DATA UNDER STUDY:
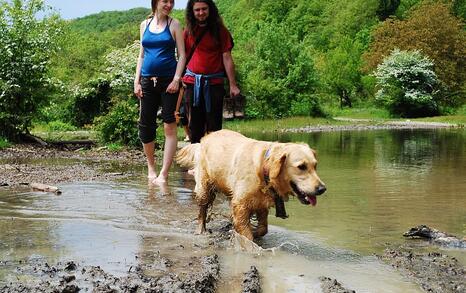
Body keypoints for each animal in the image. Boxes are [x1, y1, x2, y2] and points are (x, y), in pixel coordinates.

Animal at [177, 130, 326, 240]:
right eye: (301, 166)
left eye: (315, 166)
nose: (322, 189)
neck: (263, 168)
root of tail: (204, 138)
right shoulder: (241, 204)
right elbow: (246, 233)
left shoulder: (261, 203)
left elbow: (263, 228)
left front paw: (253, 231)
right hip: (204, 186)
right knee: (202, 210)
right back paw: (200, 230)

TASK DESCRIPTION:
Write out the records exactly. Do not carry the pictures over.

ANSWER SECTION:
Body keypoints for each animal in the image. Boxes are [x1, y1, x2, y2] and points are (x, y), in pixel coordinates.

Animal at [177, 130, 326, 240]:
right eye: (301, 166)
left eye: (315, 166)
nose: (322, 189)
neck: (263, 168)
root of tail: (204, 138)
right shoulder: (241, 204)
right elbow: (246, 233)
left shoulder: (261, 203)
left elbow: (263, 228)
left front paw: (253, 231)
right hip: (204, 186)
right knee: (202, 210)
right back paw: (200, 230)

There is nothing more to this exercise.